Legislative history and timing likely tip the scales in favor of legality

But what may ultimately save the New York sports betting law from a possible constitutional invalidation is the timing of the legislation. Casino-based sports betting was approved as part of the “Upstate New York Gaming Development Act of 2013,” which provided the statutory framework for casino gambling in New York” in contemplation of the voters approving a constitutional amendment to allow casino gambling “at no more than seven facilities.” Crucially, this enabling statute was approved by the legislature and signed into law by Governor Cuomo in June 2013, more than four months before the voter referendum took place.

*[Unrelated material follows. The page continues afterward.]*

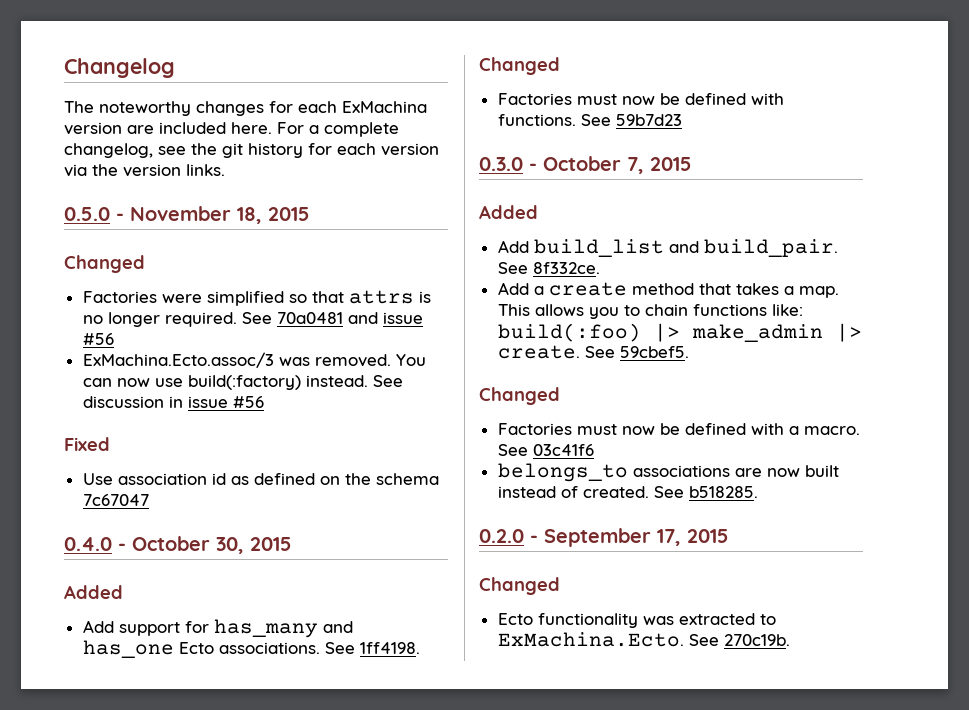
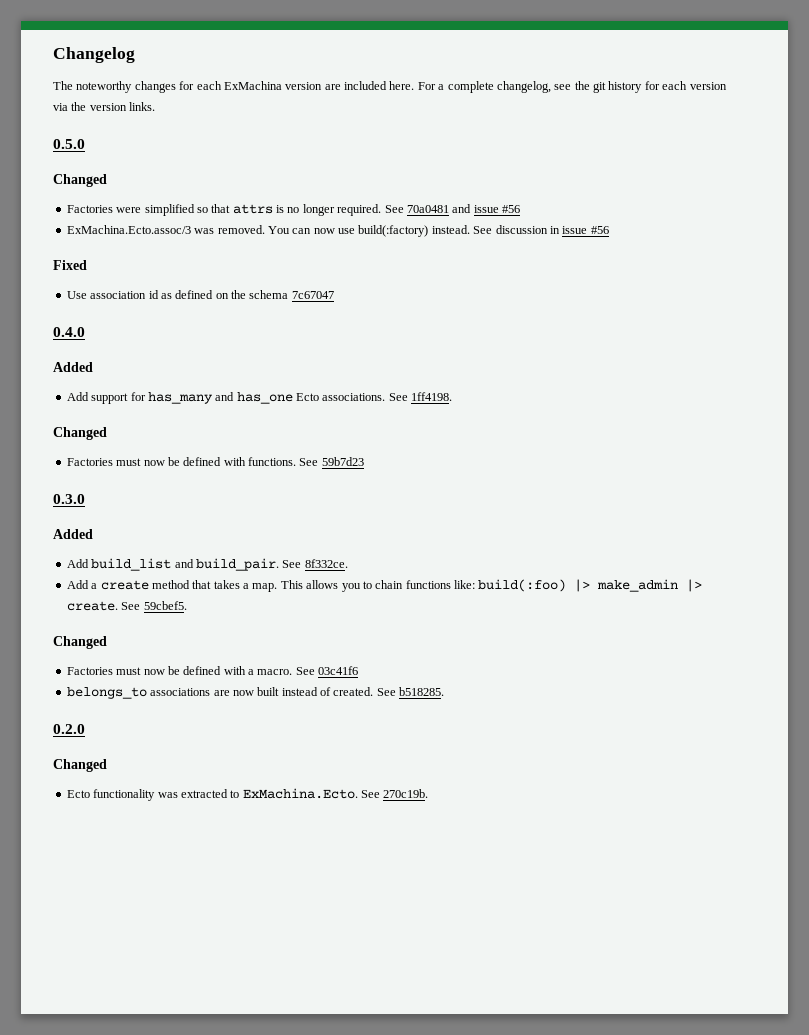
[116,206,310,224] - November 18, 2015 -> (85, 144) none
[118,536,292,554] - October 30, 2015 -> (85, 332) none
[529,156,692,174] - October 7, 2015 -> (85, 499) none
[530,528,729,547] - September 17, 2015 -> (85, 729) none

This impeccable timing bodes well for the legality of the sports betting measure. When enabling legislation is enacted “almost contemporaneously” with a constitutional revision to which it relates, the New York courts will usually defer to the legislature’s construction of the constitutional provision. As New York’s highest court put it in Matter of Kolb v. Holling, “[g]reat deference is certainly due to a legislative exposition of a constitutional provision, and especially when it is made almost contemporaneously with such provision.” The Court explained that “[t]hese [contemporaneous] expositions are entitled to great weight, as they evince the sense in which the language was used at the time.” This deference is especially warranted when the legislature that enacted the statutory provision is the same legislative body that drafted the proposed constitutional amendment.

By contrast, the enabling statute which accompanied the constitutional amendment for the state-run lottery – approved by voters in 1966 – did not include any reference to sports wagering. It wasn’t until 1984 – nearly two decades later – that sports betting was first raised as a possibility for the state lottery. This significant time gap was one of the factors that led AG Abrams to conclude that a lottery-operated sports betting system was barred by the state constitution. He opined that 18 years was “far too long an interval to be considered at all probative of the intent guiding the framers of the amendment.”

While the merits seem to favor the constitutional legitimacy of the 2013 sports betting law – given its near-contemporaneous enactment and the constitutional language giving the legislature the power to “authorize and prescribe” the parameters of casino gambling – the outcome is far from a slam dunk. The 1984 AG Opinion – which few even knew about until Governor Cuomo floated his lottery proposal in early January – provides disenfranchised stakeholders (and others) with a roadmap for challenging the 2013 law. At the very least, the opinion raises some interesting questions about the scope of the constitutional exception for casino gambling and whether that properly includes sports betting.